Comics nerds love two things; complaining about comics, and buying useless c*@p. And since comics don’t really make money any more, they’re kind of stuck selling comics nerds the useless cr@p. And boy, do they ever! Here are ten obscure characters, somehow immortalized in resin.


Beta Ray Bill

Beta Ray Bill is basically what happens when you give the horse alien that wasn’t stalking Power Pack Thor’s hammer. The idea was, hey, let’s create this alien more bad-a$# than the Mighty Thor, give him a knock-off Mjolnir, and have him running around in Thor’s book! That’ll be awesome.

beta ray bill

Well, no, it wasn’t. But that doesn’t stop Marvel for asking $60 for a bust of him.


Terrax the Terrible

The position of Galactus’ herald might as well have had a revolving door ever since the Silver Surfer grew a conscience and kept Galactus from eating Earth. But none of these losers, not Nova, not Firelord, none of them were as much of a shmuck or more obscure than Terrax, a guy who could levitate rocks and carried a big ax around. But, hey, a handful of appearances is more than enough to merit a bust, right? Right.

terrax the terrible


Halle Berry as Catwoman

Now, a Catwoman statue we can get behind. A Halle Berry statue we can get behind. Combining the two? Yeah, that we’re going to get way behind, as in into another state.

halle berry as catwoman

We’re not sure what’s more confusing: why DC wants to remember this infamous stinker of a superhero movie, or why they think anybody would pay $150 to remember it.


Krypto The Superdog

If there’s anything more goofy, embarrassing and stupid in the history of comics than the Silver Age Superman, we can’t think of it.

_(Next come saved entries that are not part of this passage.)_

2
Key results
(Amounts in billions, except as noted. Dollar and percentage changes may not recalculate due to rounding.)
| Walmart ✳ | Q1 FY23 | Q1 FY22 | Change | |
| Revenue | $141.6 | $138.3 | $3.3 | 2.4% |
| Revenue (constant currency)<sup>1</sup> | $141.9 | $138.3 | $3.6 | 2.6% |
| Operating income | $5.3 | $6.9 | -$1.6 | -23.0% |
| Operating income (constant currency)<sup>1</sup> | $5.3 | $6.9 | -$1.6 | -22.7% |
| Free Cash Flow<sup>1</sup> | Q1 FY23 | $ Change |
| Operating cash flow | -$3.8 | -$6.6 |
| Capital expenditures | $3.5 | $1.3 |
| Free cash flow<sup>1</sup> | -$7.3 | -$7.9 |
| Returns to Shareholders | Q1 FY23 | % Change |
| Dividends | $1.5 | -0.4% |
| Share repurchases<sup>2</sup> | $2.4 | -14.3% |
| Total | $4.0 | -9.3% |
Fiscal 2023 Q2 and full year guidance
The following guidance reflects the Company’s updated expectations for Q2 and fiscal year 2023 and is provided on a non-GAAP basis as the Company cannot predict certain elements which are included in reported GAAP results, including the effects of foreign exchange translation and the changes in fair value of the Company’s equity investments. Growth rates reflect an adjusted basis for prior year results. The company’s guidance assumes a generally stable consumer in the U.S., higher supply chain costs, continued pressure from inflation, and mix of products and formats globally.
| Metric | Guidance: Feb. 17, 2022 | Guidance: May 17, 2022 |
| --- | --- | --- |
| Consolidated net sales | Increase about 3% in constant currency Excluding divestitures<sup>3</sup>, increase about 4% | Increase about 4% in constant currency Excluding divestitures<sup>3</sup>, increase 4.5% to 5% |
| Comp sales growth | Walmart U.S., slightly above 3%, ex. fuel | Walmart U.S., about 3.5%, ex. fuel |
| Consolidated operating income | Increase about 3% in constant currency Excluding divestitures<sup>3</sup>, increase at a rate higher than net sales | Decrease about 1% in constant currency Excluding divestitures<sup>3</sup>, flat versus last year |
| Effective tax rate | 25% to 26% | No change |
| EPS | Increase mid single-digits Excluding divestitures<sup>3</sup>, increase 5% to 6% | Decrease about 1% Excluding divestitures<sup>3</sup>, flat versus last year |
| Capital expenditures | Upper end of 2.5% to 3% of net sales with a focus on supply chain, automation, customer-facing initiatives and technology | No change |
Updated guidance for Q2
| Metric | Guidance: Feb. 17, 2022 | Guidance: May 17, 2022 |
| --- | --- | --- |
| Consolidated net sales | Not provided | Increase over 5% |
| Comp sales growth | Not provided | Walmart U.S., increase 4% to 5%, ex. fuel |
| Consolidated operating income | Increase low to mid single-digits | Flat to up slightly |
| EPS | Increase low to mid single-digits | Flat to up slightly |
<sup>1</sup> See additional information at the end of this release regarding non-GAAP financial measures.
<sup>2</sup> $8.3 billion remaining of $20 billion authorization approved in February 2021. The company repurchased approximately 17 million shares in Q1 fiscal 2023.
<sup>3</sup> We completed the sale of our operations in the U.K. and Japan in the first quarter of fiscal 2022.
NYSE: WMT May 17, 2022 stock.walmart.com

OK, Silver Age Batman, but Supes ran close. And who wouldn’t want to remember Superman dissing Pat Boone or Lois setting feminism back a month every issue with a small statue of a dog in a cape?

krypto the superdog



It’s Kurse! You know…Kurse? Twice as strong as Thor? Made that way by the Beyonder? Used to be…


Oh hell, we’d never heard of him either. But apparently somebody has, and they’ll pay a hundred bucks to own a version of him that doesn’t even have legs.